By Sharon Hoyer
With his history as a drummer and English major, his equal love of Gershwin and James Brown, and his penchant for using—seriously using—shared- and counter-weight (that is, swing/Latin/Lindy/folkdance) partnering in his choreography, it’s no exaggeration to say I find Billy Siegenfeld a kindred spirit. Of course, his warm, energetic demeanor helps too. The founder and artistic director of the Jump Rhythm Jazz Project is lively and verbose and carries himself with the openness and invitation that his trademarked technique promotes… but more on that in a moment.
Last week, I visited a JRJP rehearsal in a small studio in Rogers Park. They were rehearsing a new number, a reworking of an antiwar piece created around George W. Bush’s reelection, originally called “The News From Poems” (title taken from a William Carlos Williams poem), now entitled “There Never Was a War That Was Not Inward” (courtesy Marianne Moore). After rehearsal, Siegenfeld told me why he chose to dramatically rework the number. “Time goes on and we’re still at war and now we’re at war in a second country and a third country and a fourth. I was feeling riled up and maybe even a little resigned and decided to make it about what makes people crazy,” he said. “This state of being prepared for war is a numbed state. I started reading a lot about PTSD. I’m so distraught over war, but more distraught over the state of mind that people get in that allows them not to question it.”

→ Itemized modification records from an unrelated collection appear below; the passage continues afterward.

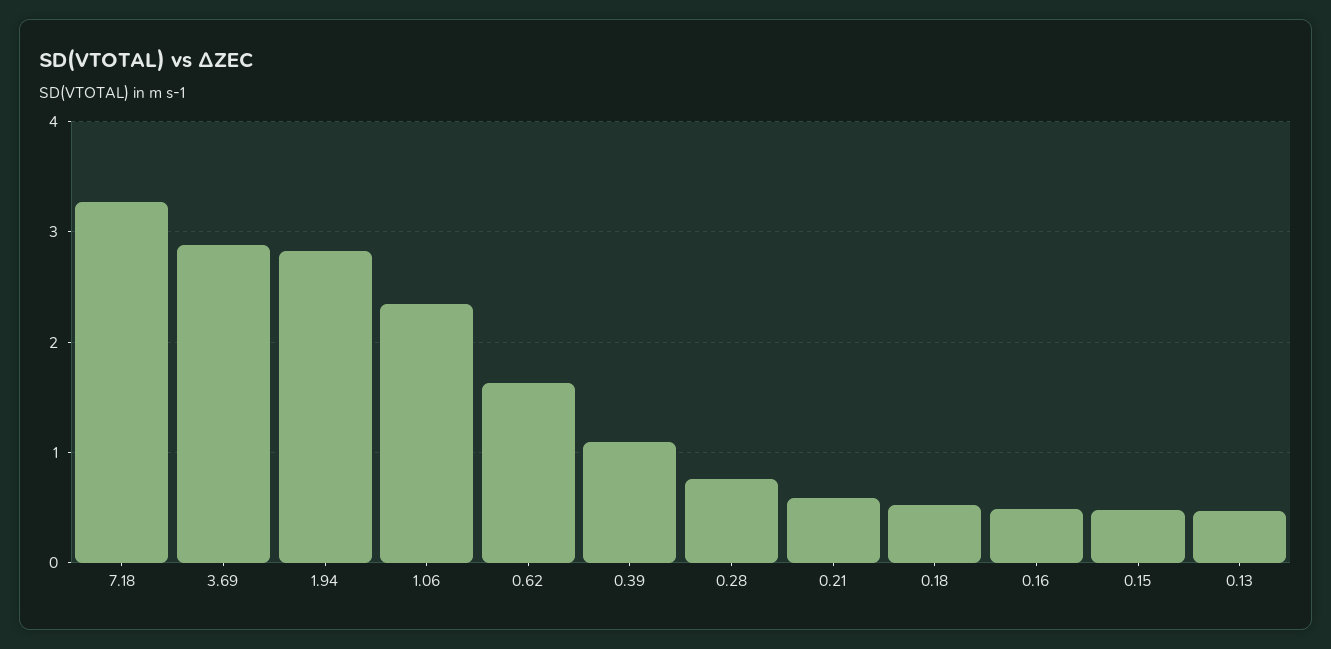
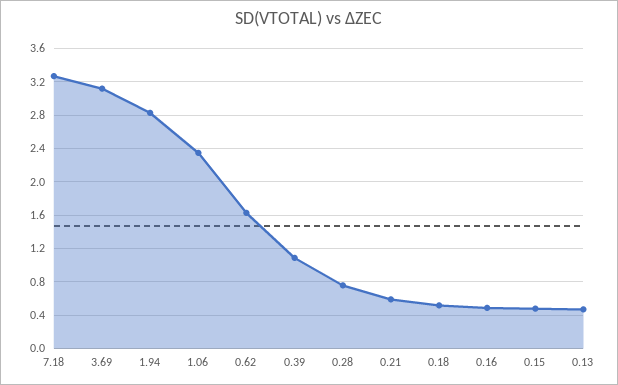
3.69: 2.9 -> 3.1

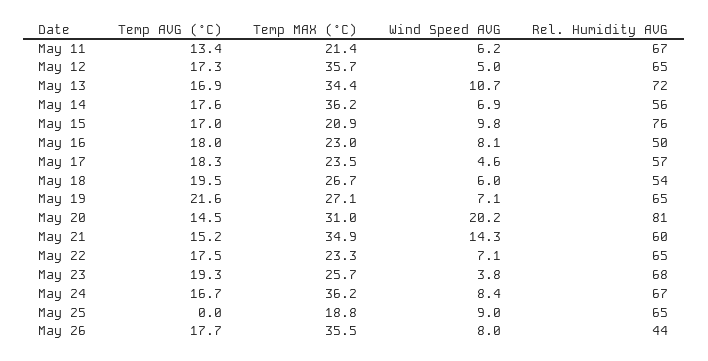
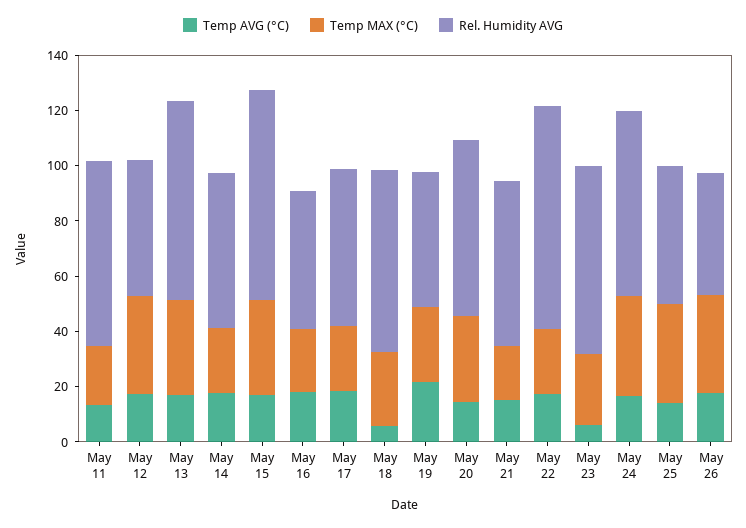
Wind Speed AVG, May 11: 6.2 -> none
Wind Speed AVG, May 12: 5 -> none
Rel. Humidity AVG, May 12: 65 -> 50
Wind Speed AVG, May 13: 10.7 -> none
Temp MAX (°C), May 14: 36.2 -> 25
Wind Speed AVG, May 14: 6.9 -> none
Temp MAX (°C), May 15: 20.9 -> 35
Wind Speed AVG, May 15: 9.8 -> none
Wind Speed AVG, May 16: 8.1 -> none
Wind Speed AVG, May 17: 4.6 -> none
Temp AVG (°C), May 18: 19.5 -> 5
Wind Speed AVG, May 18: 6 -> none
Rel. Humidity AVG, May 18: 54 -> 65
Wind Speed AVG, May 19: 7.1 -> none
Rel. Humidity AVG, May 19: 65 -> 50
Wind Speed AVG, May 20: 20.2 -> none
Rel. Humidity AVG, May 20: 81 -> 65
Temp MAX (°C), May 21: 34.9 -> 20
Wind Speed AVG, May 21: 14.3 -> none
Wind Speed AVG, May 22: 7.1 -> none
Rel. Humidity AVG, May 22: 65 -> 80
Temp AVG (°C), May 23: 19.3 -> 5
Wind Speed AVG, May 23: 3.8 -> none
Wind Speed AVG, May 24: 8.4 -> none
Temp AVG (°C), May 25: 0 -> 15
Temp MAX (°C), May 25: 18.8 -> 35
Wind Speed AVG, May 25: 9 -> none
Rel. Humidity AVG, May 25: 65 -> 50
Wind Speed AVG, May 26: 8 -> none

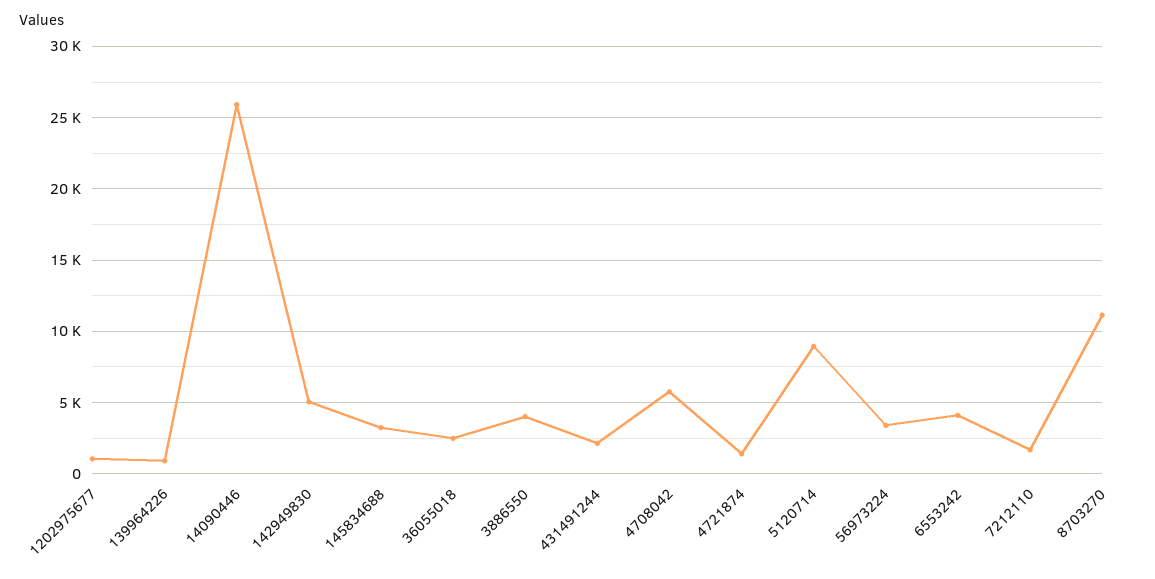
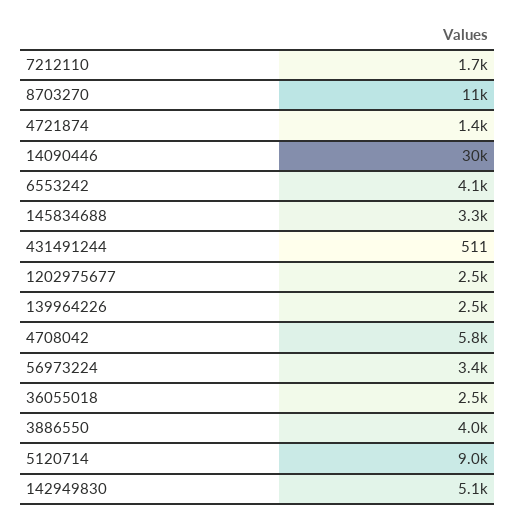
1202975677: 1000 -> 2500
139964226: 1000 -> 2500
14090446: 26000 -> 30000
431491244: 2000 -> 511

“There Never Was a War,” like most of Siegenfeld’s work, tells a story using jazz standards and a characteristic blend of tap, jazz and musical theater-derived movement. Dancers in civilian dress sing portions of songs by Cole Porter and Marc Blitzstein to comfort one another; in a militaristic section, they don bandanas and tap and stomp fiercely to Outkast, grunting with rage. This blend of voice—sometimes singing words, sometimes scatting—and body working together as a percussive instrument is the signature of the now twenty-year-old Jump Rhythm technique. Siegenfeld says, “I wanted to create a technique that taught the body how to make and sing rhythm. I was hyperkinetic as a kid and a drummer and this was the music I loved.”
At one point in the interview Siegenfeld mentions that Jump Rhythm is not a popular point of view. I ask what he means. “This is a technique based in the vernacular body. Even though, if one concedes that Fred Astaire or Fayard Nicholas look elegant, then it has its elegance, but it’s an elegance that comes out of natural posture; it’s not imposed.” He stood up to demonstrate, feet shoulder-width and parallel, knees unlocked, shoulders and chest relaxed. The posture is intrinsic to martial artists, breakers and tap dancers, but Siegenfeld has challenges teaching it at Northwestern to generations of kids who take ballet as law. “I ask, ‘Can you be strong this way? This is 300,000 years old. This is how you survived: this is how you picked fruit, this is how you hunted, this is how you hugged people, this is how you copulated. This is the body: it has its organization.’”
In this way, Jump Rhythm is not simply a movement technique for Siegenfeld, but an overarching philosophy. During our conversation he makes references to the political, social, psychological and gender implications of the posture our parents taught us (i.e. “standing up straight”): its rigidity, its elitism, its quantitativeness—the same quantitativeness that motivates our imbalanced economy and fuels our disregard for our environment (not many choreographers would invoke Thoreau in an essay on the value of being physically grounded). Siegenfeld is a conservationist and sees a direct correlation between internal and external wastefulness. In his essay “Standing Down Straight,” he concludes, “Ultimately, Jump Rhythm offers a way of moving that allows students to benefit fully from what evolution has granted. Guided by its call to give one’s weight to the supporting earth, they learn that the qualities of strength, beauty and confidence can be found as readily in focused relaxation as in regimens of muscular overuse.”
There’s something incredibly affirming and egalitarian about this philosophy of movement; relaxed, grounded motion is available to anybody and so the technique validates the power and capability of every body. This spirit is a large part of what makes JRJP shows so likeable; there’s a familiarity, not just in the Isley Brothers and Gershwin tunes, but in the playful, slangy, relaxed language of the movement itself.